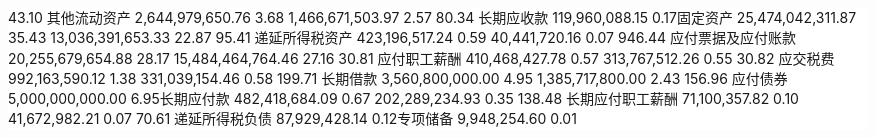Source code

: 43.10
其他流动资产
2,644,979,650.76
3.68
1,466,671,503.97
2.57
80.34
长期应收款
119,960,088.15
0.17固定资产
25,474,042,311.87
35.43
13,036,391,653.33
22.87
95.41
递延所得税资产
423,196,517.24
0.59
40,441,720.16
0.07
946.44
应付票据及应付账款
20,255,679,654.88
28.17
15,484,464,764.46
27.16
30.81
应付职工薪酬
410,468,427.78
0.57
313,767,512.26
0.55
30.82
应交税费
992,163,590.12
1.38
331,039,154.46
0.58
199.71
长期借款
3,560,800,000.00
4.95
1,385,717,800.00
2.43
156.96
应付债券
5,000,000,000.00
6.95长期应付款
482,418,684.09
0.67
202,289,234.93
0.35
138.48
长期应付职工薪酬
71,100,357.82
0.10
41,672,982.21
0.07
70.61
递延所得税负债
87,929,428.14
0.12专项储备
9,948,254.60
0.01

——————

» Assignment
Give back the whole of the material exactly, with the pictures removed.

» Reply to the task
Source code

: 43.10
其他流动资产
2,644,979,650.76
3.68
1,466,671,503.97
2.57
80.34
长期应收款
119,960,088.15
0.17固定资产
25,474,042,311.87
35.43
13,036,391,653.33
22.87
95.41
递延所得税资产
423,196,517.24
0.59
40,441,720.16
0.07
946.44
应付票据及应付账款
20,255,679,654.88
28.17
15,484,464,764.46
27.16
30.81
应付职工薪酬
410,468,427.78
0.57
313,767,512.26
0.55
30.82
应交税费
992,163,590.12
1.38
331,039,154.46
0.58
199.71
长期借款
3,560,800,000.00
4.95
1,385,717,800.00
2.43
156.96
应付债券
5,000,000,000.00
6.95长期应付款
482,418,684.09
0.67
202,289,234.93
0.35
138.48
长期应付职工薪酬
71,100,357.82
0.10
41,672,982.21
0.07
70.61
递延所得税负债
87,929,428.14
0.12专项储备
9,948,254.60
0.01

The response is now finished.